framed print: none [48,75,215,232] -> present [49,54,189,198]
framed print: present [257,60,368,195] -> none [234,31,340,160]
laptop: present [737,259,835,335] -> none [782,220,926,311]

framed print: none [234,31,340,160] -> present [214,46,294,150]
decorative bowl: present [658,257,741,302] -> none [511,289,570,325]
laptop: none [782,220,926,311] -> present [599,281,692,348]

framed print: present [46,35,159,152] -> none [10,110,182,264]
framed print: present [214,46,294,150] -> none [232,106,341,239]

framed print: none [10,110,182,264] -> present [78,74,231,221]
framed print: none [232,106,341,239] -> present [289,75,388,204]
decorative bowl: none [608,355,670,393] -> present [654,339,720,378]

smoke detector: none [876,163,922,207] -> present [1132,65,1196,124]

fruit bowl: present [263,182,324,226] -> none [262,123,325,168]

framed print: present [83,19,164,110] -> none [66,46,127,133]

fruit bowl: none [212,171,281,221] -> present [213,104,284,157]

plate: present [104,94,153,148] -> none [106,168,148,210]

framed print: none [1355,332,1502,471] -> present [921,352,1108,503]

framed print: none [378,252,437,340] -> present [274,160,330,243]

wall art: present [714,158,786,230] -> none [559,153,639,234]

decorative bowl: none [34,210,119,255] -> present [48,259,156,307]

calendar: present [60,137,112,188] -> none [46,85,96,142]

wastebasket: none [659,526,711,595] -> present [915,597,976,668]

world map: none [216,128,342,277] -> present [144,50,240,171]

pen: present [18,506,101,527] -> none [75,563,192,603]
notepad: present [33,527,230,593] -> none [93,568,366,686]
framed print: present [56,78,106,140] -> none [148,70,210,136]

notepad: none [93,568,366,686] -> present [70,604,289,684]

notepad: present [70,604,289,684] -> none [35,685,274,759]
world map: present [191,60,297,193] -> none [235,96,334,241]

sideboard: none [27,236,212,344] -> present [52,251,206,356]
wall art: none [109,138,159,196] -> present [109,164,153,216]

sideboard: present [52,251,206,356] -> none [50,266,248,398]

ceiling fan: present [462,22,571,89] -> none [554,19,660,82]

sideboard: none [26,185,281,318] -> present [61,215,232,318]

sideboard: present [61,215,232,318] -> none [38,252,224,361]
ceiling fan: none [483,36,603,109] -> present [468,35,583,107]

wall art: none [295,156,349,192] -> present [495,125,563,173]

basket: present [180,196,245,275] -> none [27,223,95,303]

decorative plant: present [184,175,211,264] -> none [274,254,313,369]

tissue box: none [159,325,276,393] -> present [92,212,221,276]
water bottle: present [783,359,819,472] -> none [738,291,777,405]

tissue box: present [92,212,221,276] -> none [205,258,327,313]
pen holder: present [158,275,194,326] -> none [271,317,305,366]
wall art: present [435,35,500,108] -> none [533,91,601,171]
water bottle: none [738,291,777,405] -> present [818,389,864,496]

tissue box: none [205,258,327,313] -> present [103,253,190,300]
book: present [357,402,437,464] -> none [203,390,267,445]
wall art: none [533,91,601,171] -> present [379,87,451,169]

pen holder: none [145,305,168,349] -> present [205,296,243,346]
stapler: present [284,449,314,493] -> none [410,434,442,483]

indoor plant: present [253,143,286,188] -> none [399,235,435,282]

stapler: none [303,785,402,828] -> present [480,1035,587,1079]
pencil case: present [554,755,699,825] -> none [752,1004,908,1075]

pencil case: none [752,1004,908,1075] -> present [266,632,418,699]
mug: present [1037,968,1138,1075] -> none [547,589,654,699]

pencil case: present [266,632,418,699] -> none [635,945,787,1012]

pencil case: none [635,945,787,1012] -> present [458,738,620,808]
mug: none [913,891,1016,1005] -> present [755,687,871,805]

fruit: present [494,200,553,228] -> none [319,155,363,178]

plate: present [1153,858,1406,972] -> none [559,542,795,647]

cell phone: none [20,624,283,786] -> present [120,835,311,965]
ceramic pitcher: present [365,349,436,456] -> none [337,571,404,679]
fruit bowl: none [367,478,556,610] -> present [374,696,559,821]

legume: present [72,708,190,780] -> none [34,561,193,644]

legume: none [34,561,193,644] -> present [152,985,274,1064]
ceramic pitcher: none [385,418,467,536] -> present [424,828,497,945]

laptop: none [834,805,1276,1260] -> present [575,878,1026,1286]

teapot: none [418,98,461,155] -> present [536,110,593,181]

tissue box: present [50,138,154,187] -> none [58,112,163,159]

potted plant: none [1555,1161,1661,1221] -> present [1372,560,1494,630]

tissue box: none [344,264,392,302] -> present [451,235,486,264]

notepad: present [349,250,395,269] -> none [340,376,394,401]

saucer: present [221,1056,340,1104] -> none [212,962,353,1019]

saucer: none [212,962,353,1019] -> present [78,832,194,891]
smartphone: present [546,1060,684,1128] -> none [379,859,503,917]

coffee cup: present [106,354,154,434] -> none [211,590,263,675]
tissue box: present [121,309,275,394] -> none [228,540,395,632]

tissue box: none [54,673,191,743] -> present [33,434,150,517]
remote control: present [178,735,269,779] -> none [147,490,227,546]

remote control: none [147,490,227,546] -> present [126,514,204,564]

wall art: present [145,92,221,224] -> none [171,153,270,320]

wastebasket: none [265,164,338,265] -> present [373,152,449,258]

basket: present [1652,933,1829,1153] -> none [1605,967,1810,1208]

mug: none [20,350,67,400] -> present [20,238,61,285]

--------------------------------

EXERCISE PROMPT ▸ Write out the whole listing again, exactly as it stands.

RESPONSE AREA ▸
framed print: none [48,75,215,232] -> present [49,54,189,198]
framed print: present [257,60,368,195] -> none [234,31,340,160]
laptop: present [737,259,835,335] -> none [782,220,926,311]

framed print: none [234,31,340,160] -> present [214,46,294,150]
decorative bowl: present [658,257,741,302] -> none [511,289,570,325]
laptop: none [782,220,926,311] -> present [599,281,692,348]

framed print: present [46,35,159,152] -> none [10,110,182,264]
framed print: present [214,46,294,150] -> none [232,106,341,239]

framed print: none [10,110,182,264] -> present [78,74,231,221]
framed print: none [232,106,341,239] -> present [289,75,388,204]
decorative bowl: none [608,355,670,393] -> present [654,339,720,378]

smoke detector: none [876,163,922,207] -> present [1132,65,1196,124]

fruit bowl: present [263,182,324,226] -> none [262,123,325,168]

framed print: present [83,19,164,110] -> none [66,46,127,133]

fruit bowl: none [212,171,281,221] -> present [213,104,284,157]

plate: present [104,94,153,148] -> none [106,168,148,210]

framed print: none [1355,332,1502,471] -> present [921,352,1108,503]

framed print: none [378,252,437,340] -> present [274,160,330,243]

wall art: present [714,158,786,230] -> none [559,153,639,234]

decorative bowl: none [34,210,119,255] -> present [48,259,156,307]

calendar: present [60,137,112,188] -> none [46,85,96,142]

wastebasket: none [659,526,711,595] -> present [915,597,976,668]

world map: none [216,128,342,277] -> present [144,50,240,171]

pen: present [18,506,101,527] -> none [75,563,192,603]
notepad: present [33,527,230,593] -> none [93,568,366,686]
framed print: present [56,78,106,140] -> none [148,70,210,136]

notepad: none [93,568,366,686] -> present [70,604,289,684]

notepad: present [70,604,289,684] -> none [35,685,274,759]
world map: present [191,60,297,193] -> none [235,96,334,241]

sideboard: none [27,236,212,344] -> present [52,251,206,356]
wall art: none [109,138,159,196] -> present [109,164,153,216]

sideboard: present [52,251,206,356] -> none [50,266,248,398]

ceiling fan: present [462,22,571,89] -> none [554,19,660,82]

sideboard: none [26,185,281,318] -> present [61,215,232,318]

sideboard: present [61,215,232,318] -> none [38,252,224,361]
ceiling fan: none [483,36,603,109] -> present [468,35,583,107]

wall art: none [295,156,349,192] -> present [495,125,563,173]

basket: present [180,196,245,275] -> none [27,223,95,303]

decorative plant: present [184,175,211,264] -> none [274,254,313,369]

tissue box: none [159,325,276,393] -> present [92,212,221,276]
water bottle: present [783,359,819,472] -> none [738,291,777,405]

tissue box: present [92,212,221,276] -> none [205,258,327,313]
pen holder: present [158,275,194,326] -> none [271,317,305,366]
wall art: present [435,35,500,108] -> none [533,91,601,171]
water bottle: none [738,291,777,405] -> present [818,389,864,496]

tissue box: none [205,258,327,313] -> present [103,253,190,300]
book: present [357,402,437,464] -> none [203,390,267,445]
wall art: none [533,91,601,171] -> present [379,87,451,169]

pen holder: none [145,305,168,349] -> present [205,296,243,346]
stapler: present [284,449,314,493] -> none [410,434,442,483]

indoor plant: present [253,143,286,188] -> none [399,235,435,282]

stapler: none [303,785,402,828] -> present [480,1035,587,1079]
pencil case: present [554,755,699,825] -> none [752,1004,908,1075]

pencil case: none [752,1004,908,1075] -> present [266,632,418,699]
mug: present [1037,968,1138,1075] -> none [547,589,654,699]

pencil case: present [266,632,418,699] -> none [635,945,787,1012]

pencil case: none [635,945,787,1012] -> present [458,738,620,808]
mug: none [913,891,1016,1005] -> present [755,687,871,805]

fruit: present [494,200,553,228] -> none [319,155,363,178]

plate: present [1153,858,1406,972] -> none [559,542,795,647]

cell phone: none [20,624,283,786] -> present [120,835,311,965]
ceramic pitcher: present [365,349,436,456] -> none [337,571,404,679]
fruit bowl: none [367,478,556,610] -> present [374,696,559,821]

legume: present [72,708,190,780] -> none [34,561,193,644]

legume: none [34,561,193,644] -> present [152,985,274,1064]
ceramic pitcher: none [385,418,467,536] -> present [424,828,497,945]

laptop: none [834,805,1276,1260] -> present [575,878,1026,1286]

teapot: none [418,98,461,155] -> present [536,110,593,181]

tissue box: present [50,138,154,187] -> none [58,112,163,159]

potted plant: none [1555,1161,1661,1221] -> present [1372,560,1494,630]

tissue box: none [344,264,392,302] -> present [451,235,486,264]

notepad: present [349,250,395,269] -> none [340,376,394,401]

saucer: present [221,1056,340,1104] -> none [212,962,353,1019]

saucer: none [212,962,353,1019] -> present [78,832,194,891]
smartphone: present [546,1060,684,1128] -> none [379,859,503,917]

coffee cup: present [106,354,154,434] -> none [211,590,263,675]
tissue box: present [121,309,275,394] -> none [228,540,395,632]

tissue box: none [54,673,191,743] -> present [33,434,150,517]
remote control: present [178,735,269,779] -> none [147,490,227,546]

remote control: none [147,490,227,546] -> present [126,514,204,564]

wall art: present [145,92,221,224] -> none [171,153,270,320]

wastebasket: none [265,164,338,265] -> present [373,152,449,258]

basket: present [1652,933,1829,1153] -> none [1605,967,1810,1208]

mug: none [20,350,67,400] -> present [20,238,61,285]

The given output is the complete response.